- DATA TO USE -
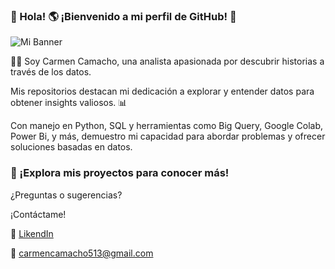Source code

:  ### 👋 Hola! :earth_americas: ¡Bienvenido a mi perfil de GitHub! :palms_up_together:

![Mi Banner](https://raw.githubusercontent.com/nombreusuario/nombreusuario/main/Banner%20GitHub.png)


 
 :woman_technologist: Soy Carmen Camacho, una analista apasionada por descubrir historias a través de los datos.

Mis repositorios destacan mi dedicación a explorar y entender datos para obtener insights valiosos. :bar_chart:

Con manejo en Python, SQL y herramientas como Big Query, Google Colab, Power Bi, y más, 
demuestro mi capacidad para abordar problemas y ofrecer soluciones basadas en datos.

### 👀 ¡Explora mis proyectos para conocer más!
       
¿Preguntas o sugerencias?

¡Contáctame!

:diamond_shape_with_a_dot_inside: [LikendIn](https://www.linkedin.com/in/carmen-julia-camacho-espitia-0a26281b0/)

:e-mail: carmencamacho513@gmail.com


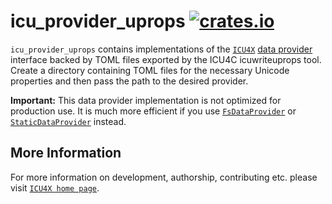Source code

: # icu_provider_uprops [![crates.io](https://img.shields.io/crates/v/icu_provider_uprops)](https://crates.io/crates/icu_provider_uprops)

`icu_provider_uprops` contains implementations of the [`ICU4X`]
[data provider] interface backed by TOML files exported by the
ICU4C icuwriteuprops tool. Create a directory containing TOML files for
the necessary Unicode properties and then pass the path to the desired
provider.

**Important:** This data provider implementation is not optimized
for production use.  It is much more efficient if you use
[`FsDataProvider`] or [`StaticDataProvider`] instead.

[`ICU4X`]: ../icu/index.html
[data provider]: icu_provider
[`FsDataProvider`]: ../icu_provider_fs/struct.FsDataProvider.html
[`StaticDataProvider`]: ../icu_provider_blob/struct.StaticDataProvider.html

## More Information

For more information on development, authorship, contributing etc. please visit [`ICU4X home page`](https://github.com/unicode-org/icu4x).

- REQUIRED ACTION -
Search the listing for the word "files", and copy every line in which it is found.

- TASK OUTPUT -
[data provider] interface backed by TOML files exported by the
ICU4C icuwriteuprops tool. Create a directory containing TOML files for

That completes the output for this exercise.